よく似た犬種にウェルシュ・コーギー・カーディガンという犬種がいますが、こちらは4,000年ほどの歴史があるとも言われています。

日本ではペンブロークの人気が高く、常に人気犬種ランキングの20傑に入るほど。

知的で明朗、そして陽気で活発な犬種として愛されています。

初心者でも飼いやすいとも言われますが、椎間板や前立腺、尿道の疾患にかかりやすい上に、気を抜くと肥満になる傾向にありますので、健康管理には気を使う必要がありますし、しつけをしないと吠え癖・甘え癖が目立ちます。

精悍な顔つきなのにふっくら短足のギャップが憎い!コーギーの性格としつけ方

オールド・イングリッシュ・シープドッグ

オールド・イングリッシュ・シープドッグ

アニメにも出てきそうな全身毛むくじゃらの大型犬ですが、その無表情さがとても高い人気を集めている犬種です。
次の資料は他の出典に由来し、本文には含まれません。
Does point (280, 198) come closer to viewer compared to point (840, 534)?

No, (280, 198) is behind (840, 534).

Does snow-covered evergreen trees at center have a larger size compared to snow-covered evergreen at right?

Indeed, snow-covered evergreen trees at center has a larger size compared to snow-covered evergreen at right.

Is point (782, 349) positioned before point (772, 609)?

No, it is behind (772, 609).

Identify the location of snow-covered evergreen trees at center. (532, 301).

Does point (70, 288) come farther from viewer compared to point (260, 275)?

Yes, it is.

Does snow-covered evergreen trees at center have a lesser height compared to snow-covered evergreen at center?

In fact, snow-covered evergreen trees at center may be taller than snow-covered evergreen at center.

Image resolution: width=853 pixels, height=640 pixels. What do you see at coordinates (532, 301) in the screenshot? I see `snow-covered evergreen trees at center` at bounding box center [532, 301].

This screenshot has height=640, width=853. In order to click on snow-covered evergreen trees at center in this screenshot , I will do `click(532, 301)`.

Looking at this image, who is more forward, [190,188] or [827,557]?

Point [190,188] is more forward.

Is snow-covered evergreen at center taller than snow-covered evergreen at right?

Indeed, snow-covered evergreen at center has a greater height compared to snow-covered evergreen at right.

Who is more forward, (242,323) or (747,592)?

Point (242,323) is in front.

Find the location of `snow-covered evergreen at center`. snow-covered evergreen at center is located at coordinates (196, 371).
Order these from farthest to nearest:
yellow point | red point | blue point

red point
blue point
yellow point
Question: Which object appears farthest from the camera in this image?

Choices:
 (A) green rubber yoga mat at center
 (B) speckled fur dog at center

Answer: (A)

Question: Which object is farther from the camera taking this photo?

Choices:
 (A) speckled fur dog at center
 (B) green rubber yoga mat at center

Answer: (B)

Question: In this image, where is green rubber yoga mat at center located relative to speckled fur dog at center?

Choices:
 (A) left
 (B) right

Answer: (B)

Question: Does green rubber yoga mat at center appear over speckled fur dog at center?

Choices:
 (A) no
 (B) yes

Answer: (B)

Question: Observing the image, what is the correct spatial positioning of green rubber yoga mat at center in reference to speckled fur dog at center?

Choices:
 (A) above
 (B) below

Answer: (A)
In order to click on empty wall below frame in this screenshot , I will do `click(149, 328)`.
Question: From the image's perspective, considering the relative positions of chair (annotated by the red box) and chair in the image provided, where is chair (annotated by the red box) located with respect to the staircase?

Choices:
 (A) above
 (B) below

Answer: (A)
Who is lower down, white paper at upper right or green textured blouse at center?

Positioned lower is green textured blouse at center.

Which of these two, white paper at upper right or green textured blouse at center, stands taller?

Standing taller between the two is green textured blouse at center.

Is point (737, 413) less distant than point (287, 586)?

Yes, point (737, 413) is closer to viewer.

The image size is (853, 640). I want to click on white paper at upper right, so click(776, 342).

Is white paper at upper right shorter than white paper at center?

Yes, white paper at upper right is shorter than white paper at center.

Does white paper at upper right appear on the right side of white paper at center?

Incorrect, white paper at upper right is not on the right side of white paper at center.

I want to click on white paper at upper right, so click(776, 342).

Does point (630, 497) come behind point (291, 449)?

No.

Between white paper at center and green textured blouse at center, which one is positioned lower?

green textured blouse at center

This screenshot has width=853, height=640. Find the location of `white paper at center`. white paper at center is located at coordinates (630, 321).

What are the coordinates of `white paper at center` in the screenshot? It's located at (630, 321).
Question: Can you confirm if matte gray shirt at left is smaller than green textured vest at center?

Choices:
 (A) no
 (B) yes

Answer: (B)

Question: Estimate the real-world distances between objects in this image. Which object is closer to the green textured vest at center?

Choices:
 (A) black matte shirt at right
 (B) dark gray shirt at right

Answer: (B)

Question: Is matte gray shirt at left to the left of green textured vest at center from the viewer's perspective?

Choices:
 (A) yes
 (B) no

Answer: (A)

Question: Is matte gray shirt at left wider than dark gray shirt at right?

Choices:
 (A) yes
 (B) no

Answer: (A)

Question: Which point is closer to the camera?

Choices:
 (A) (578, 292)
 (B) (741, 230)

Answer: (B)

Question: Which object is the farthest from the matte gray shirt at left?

のらりくらりとしたイメージがありますが、本来は牧羊犬として活躍し、実は結構活発な性格をしているという、魅力的なギャップも持ち合わせています。

顔まで毛に隠れているのでその表情も読みにくいのですが、意外と短気な上に、しっかりしつけをしないとわがままを発揮します。

また、大型犬という特徴も考えると、初心者には向きません。

シェットランド・シープドッグ

シェットランド・シープドッグ

知らない人が見ると小さなコリーと間違えやすい犬種ですが、愛犬家からは「シェルティー」という愛称で呼ばれ、非常に人気のある犬種です。

人気犬種ランキングでも、必ず上位30傑くらいには顔を出しています。

こちらも牧羊犬として活躍してきた犬種で、寒さに強くタフな体を持つ犬としてもよく知られています。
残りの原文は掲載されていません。